═══ Input for this task

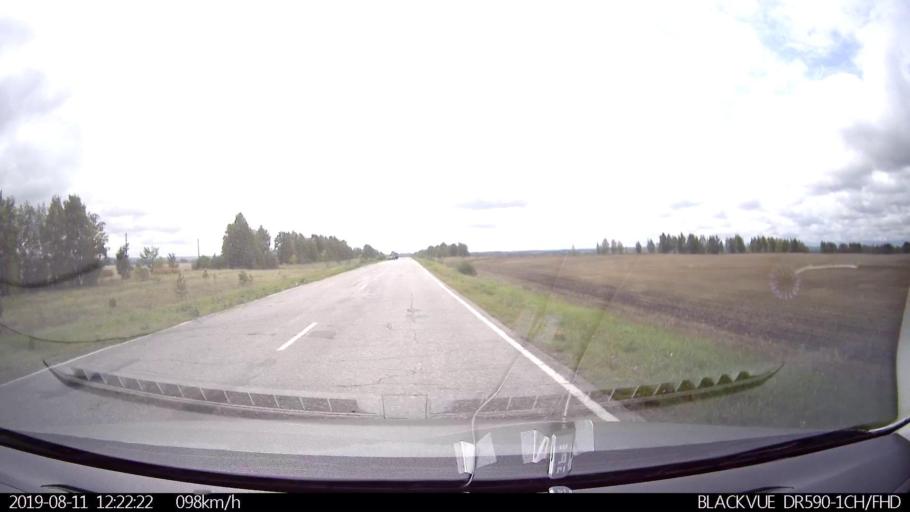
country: RU
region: Ulyanovsk
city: Ignatovka
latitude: 53.9087
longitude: 47.9549
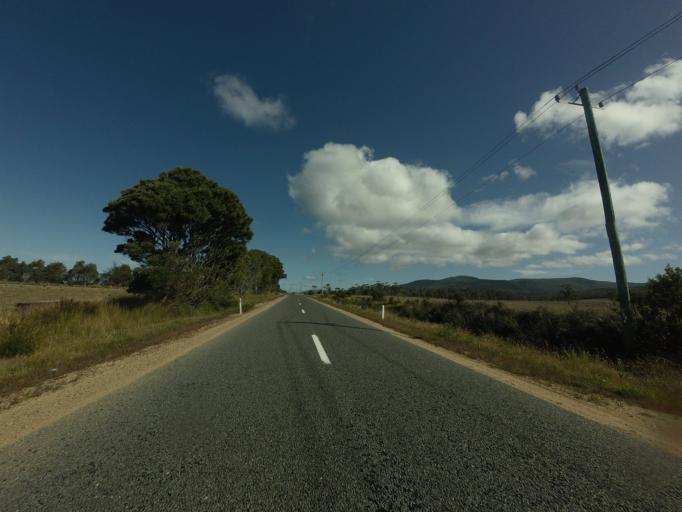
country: AU
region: Tasmania
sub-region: Break O'Day
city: St Helens
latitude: -41.7607
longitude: 148.2729
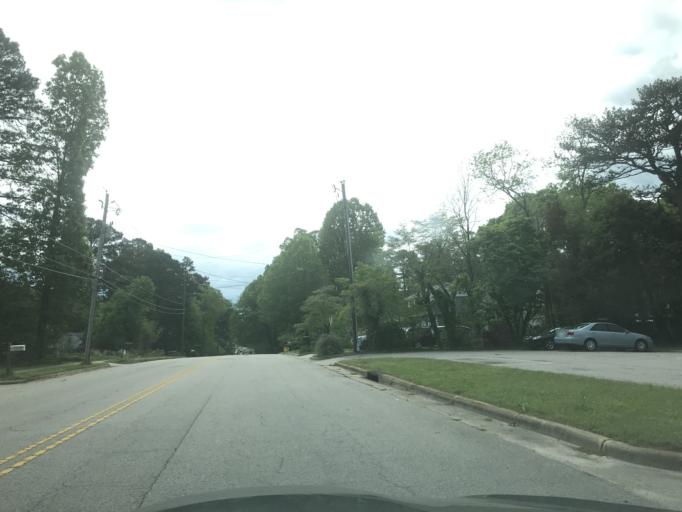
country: US
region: North Carolina
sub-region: Wake County
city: West Raleigh
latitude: 35.7840
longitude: -78.7128
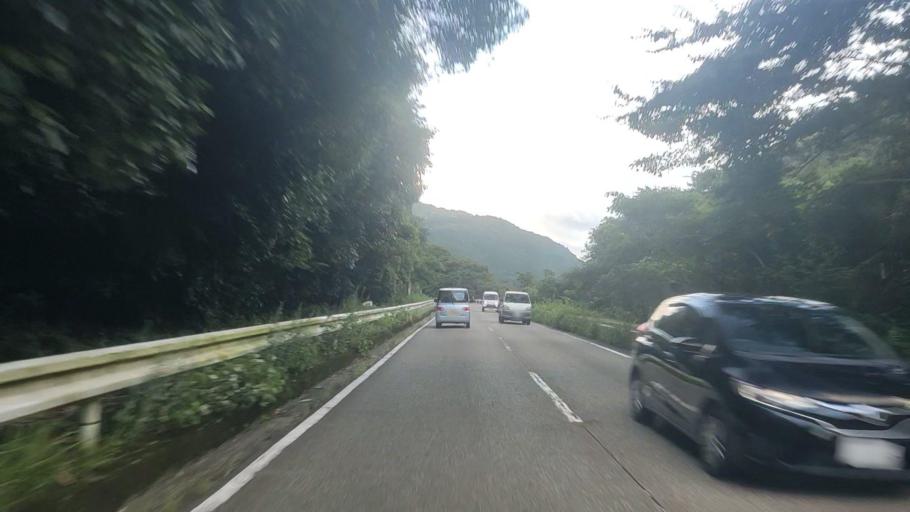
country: JP
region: Wakayama
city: Tanabe
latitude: 33.7647
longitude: 135.5002
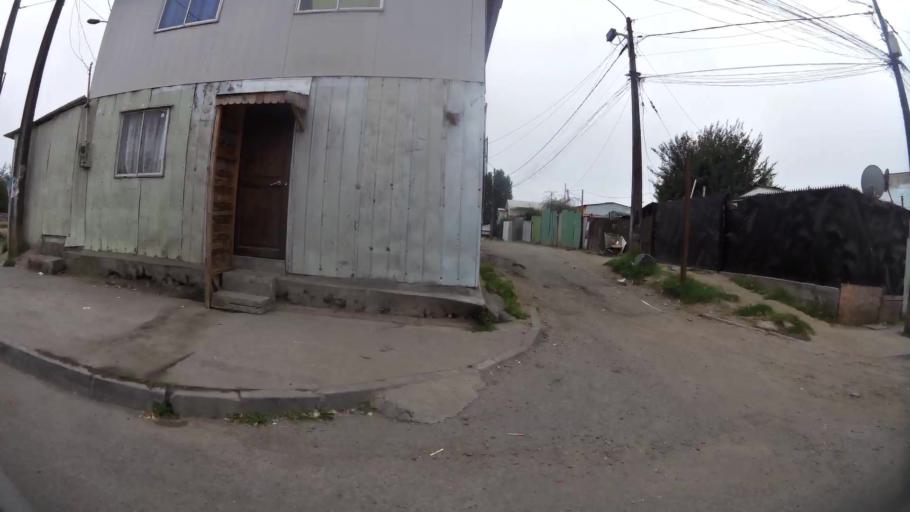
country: CL
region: Biobio
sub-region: Provincia de Concepcion
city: Concepcion
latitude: -36.8401
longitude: -73.0593
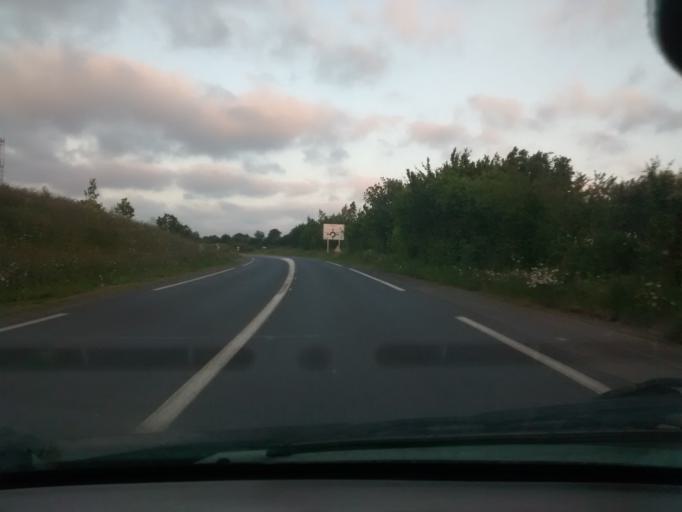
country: FR
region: Lower Normandy
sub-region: Departement de la Manche
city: Agneaux
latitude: 49.0998
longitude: -1.1136
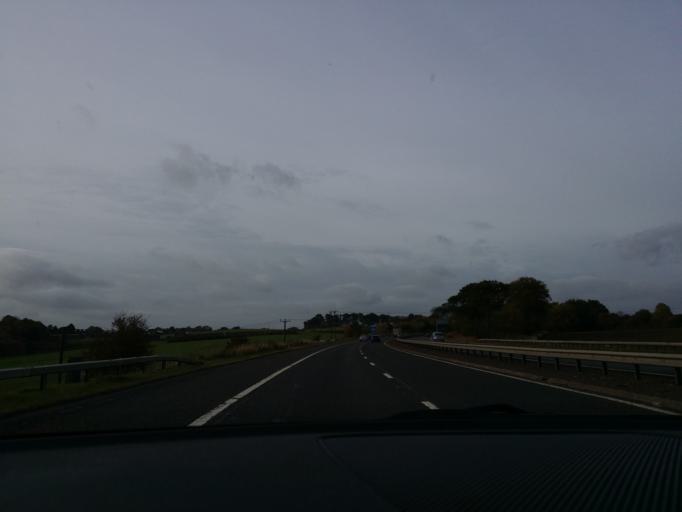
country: GB
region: Scotland
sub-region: Edinburgh
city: Kirkliston
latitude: 55.9584
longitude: -3.4361
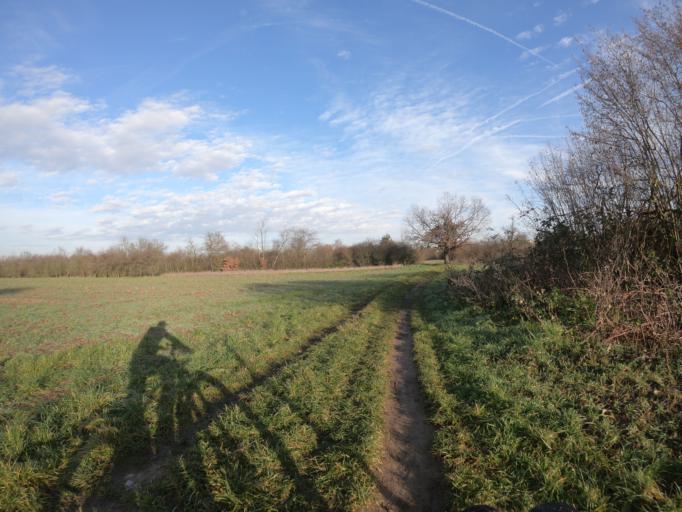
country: DE
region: Hesse
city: Morfelden-Walldorf
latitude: 49.9959
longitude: 8.5806
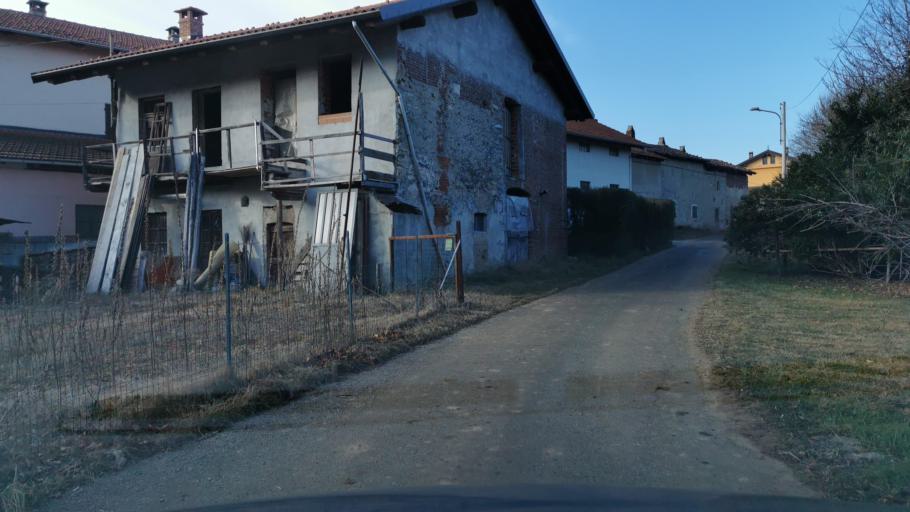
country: IT
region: Piedmont
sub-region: Provincia di Torino
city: Rocca Canavese
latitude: 45.2873
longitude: 7.5724
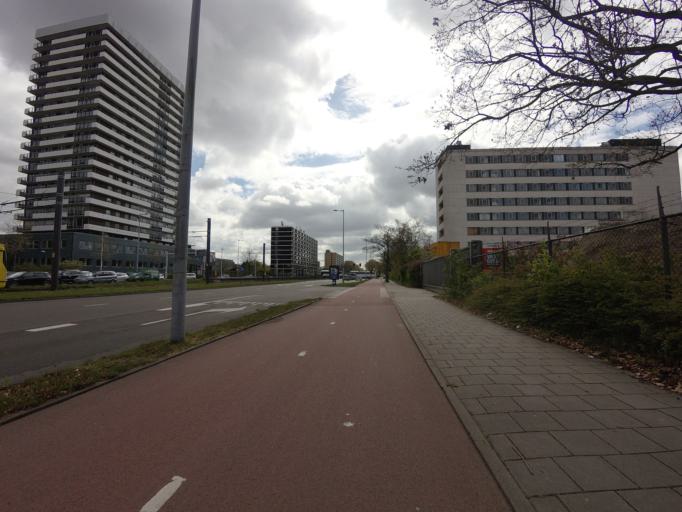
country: NL
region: Utrecht
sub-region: Gemeente Utrecht
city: Utrecht
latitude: 52.0803
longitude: 5.0911
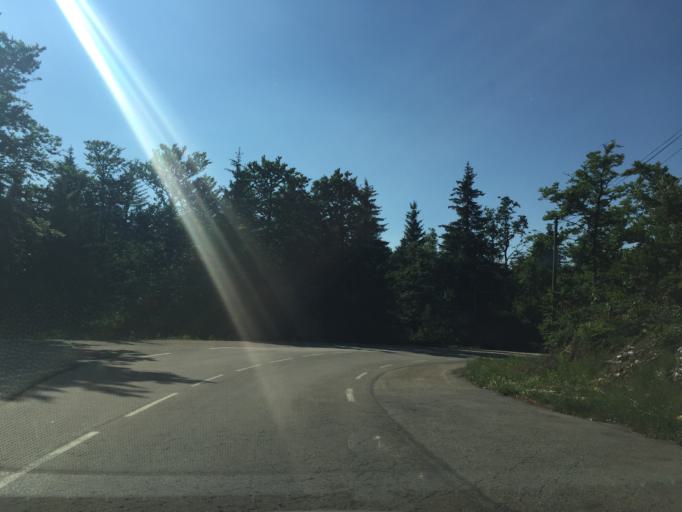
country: FR
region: Rhone-Alpes
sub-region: Departement de la Drome
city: Saint-Jean-en-Royans
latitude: 44.9087
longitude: 5.3331
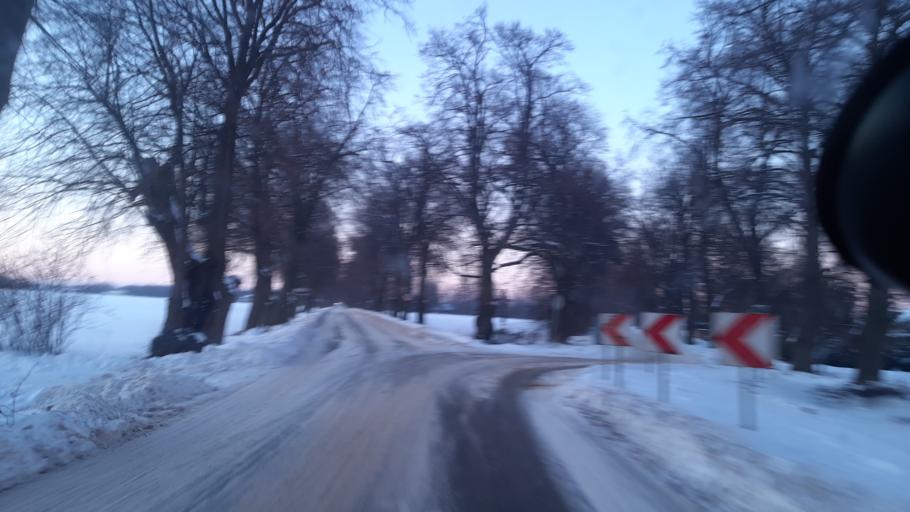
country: PL
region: Lublin Voivodeship
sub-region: Powiat lubelski
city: Lublin
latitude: 51.3251
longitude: 22.5605
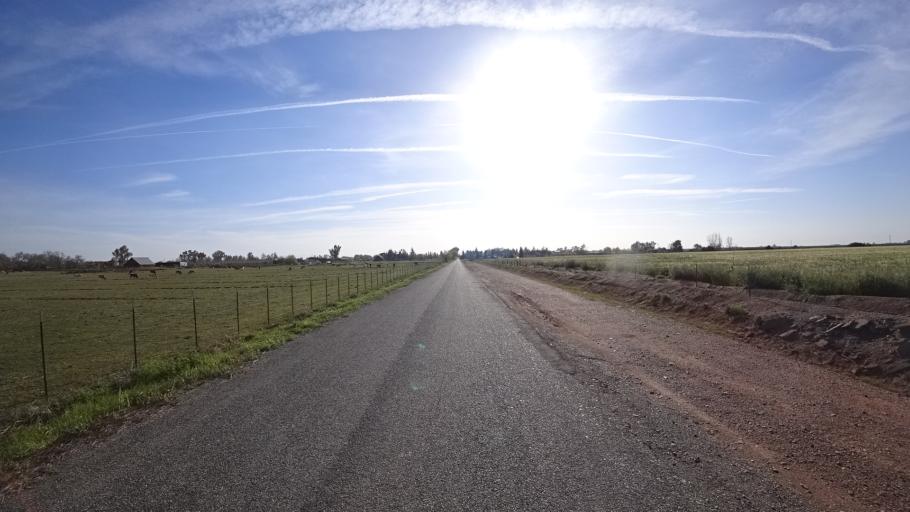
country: US
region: California
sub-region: Glenn County
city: Orland
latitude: 39.7154
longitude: -122.2332
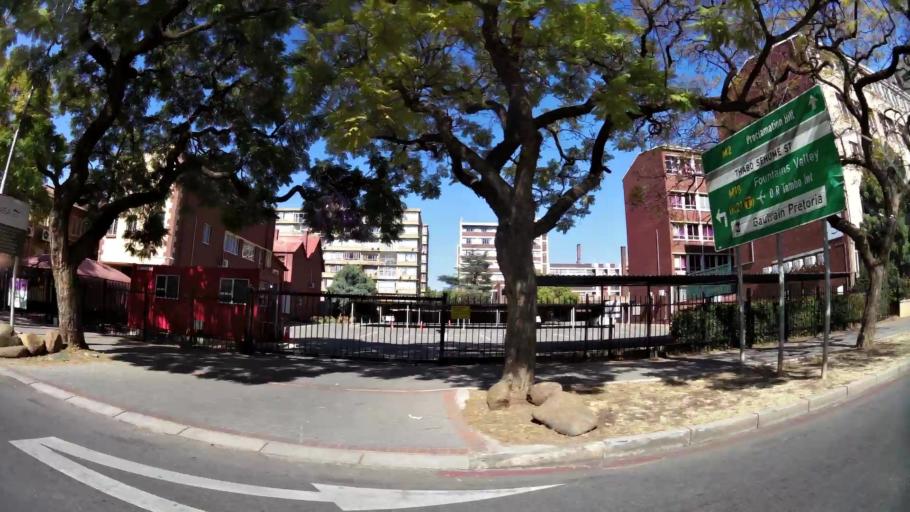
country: ZA
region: Gauteng
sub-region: City of Tshwane Metropolitan Municipality
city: Pretoria
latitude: -25.7506
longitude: 28.1919
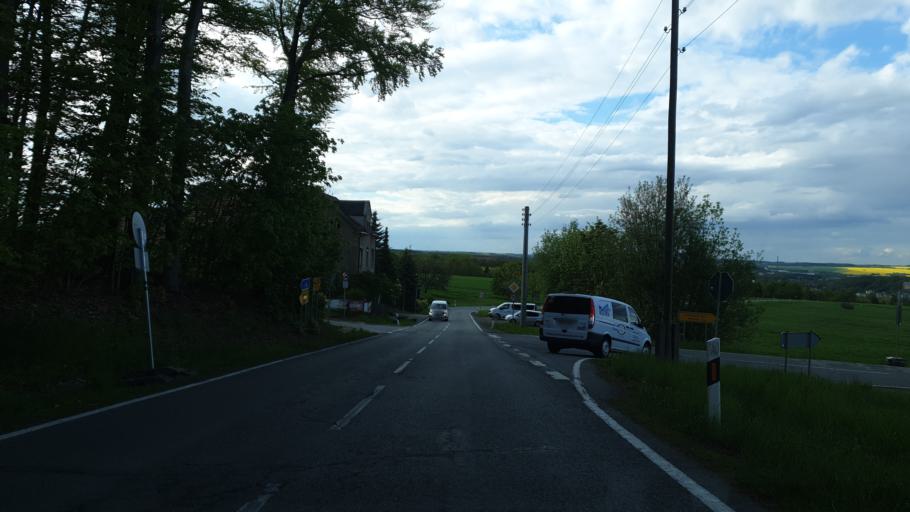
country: DE
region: Saxony
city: Lichtenstein
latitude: 50.7352
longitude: 12.6351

══════

■ Work to do
Transcribe every line of the items above exactly, leaving out the pictures.

■ Correct response
country: RU
region: Ulyanovsk
city: Ignatovka
latitude: 53.9087
longitude: 47.9549
country: AU
region: Tasmania
sub-region: Break O'Day
city: St Helens
latitude: -41.7607
longitude: 148.2729
country: US
region: North Carolina
sub-region: Wake County
city: West Raleigh
latitude: 35.7840
longitude: -78.7128
country: JP
region: Wakayama
city: Tanabe
latitude: 33.7647
longitude: 135.5002
country: CL
region: Biobio
sub-region: Provincia de Concepcion
city: Concepcion
latitude: -36.8401
longitude: -73.0593
country: FR
region: Lower Normandy
sub-region: Departement de la Manche
city: Agneaux
latitude: 49.0998
longitude: -1.1136
country: GB
region: Scotland
sub-region: Edinburgh
city: Kirkliston
latitude: 55.9584
longitude: -3.4361
country: DE
region: Hesse
city: Morfelden-Walldorf
latitude: 49.9959
longitude: 8.5806
country: IT
region: Piedmont
sub-region: Provincia di Torino
city: Rocca Canavese
latitude: 45.2873
longitude: 7.5724
country: NL
region: Utrecht
sub-region: Gemeente Utrecht
city: Utrecht
latitude: 52.0803
longitude: 5.0911
country: FR
region: Rhone-Alpes
sub-region: Departement de la Drome
city: Saint-Jean-en-Royans
latitude: 44.9087
longitude: 5.3331
country: PL
region: Lublin Voivodeship
sub-region: Powiat lubelski
city: Lublin
latitude: 51.3251
longitude: 22.5605
country: US
region: California
sub-region: Glenn County
city: Orland
latitude: 39.7154
longitude: -122.2332
country: ZA
region: Gauteng
sub-region: City of Tshwane Metropolitan Municipality
city: Pretoria
latitude: -25.7506
longitude: 28.1919
country: DE
region: Saxony
city: Lichtenstein
latitude: 50.7352
longitude: 12.6351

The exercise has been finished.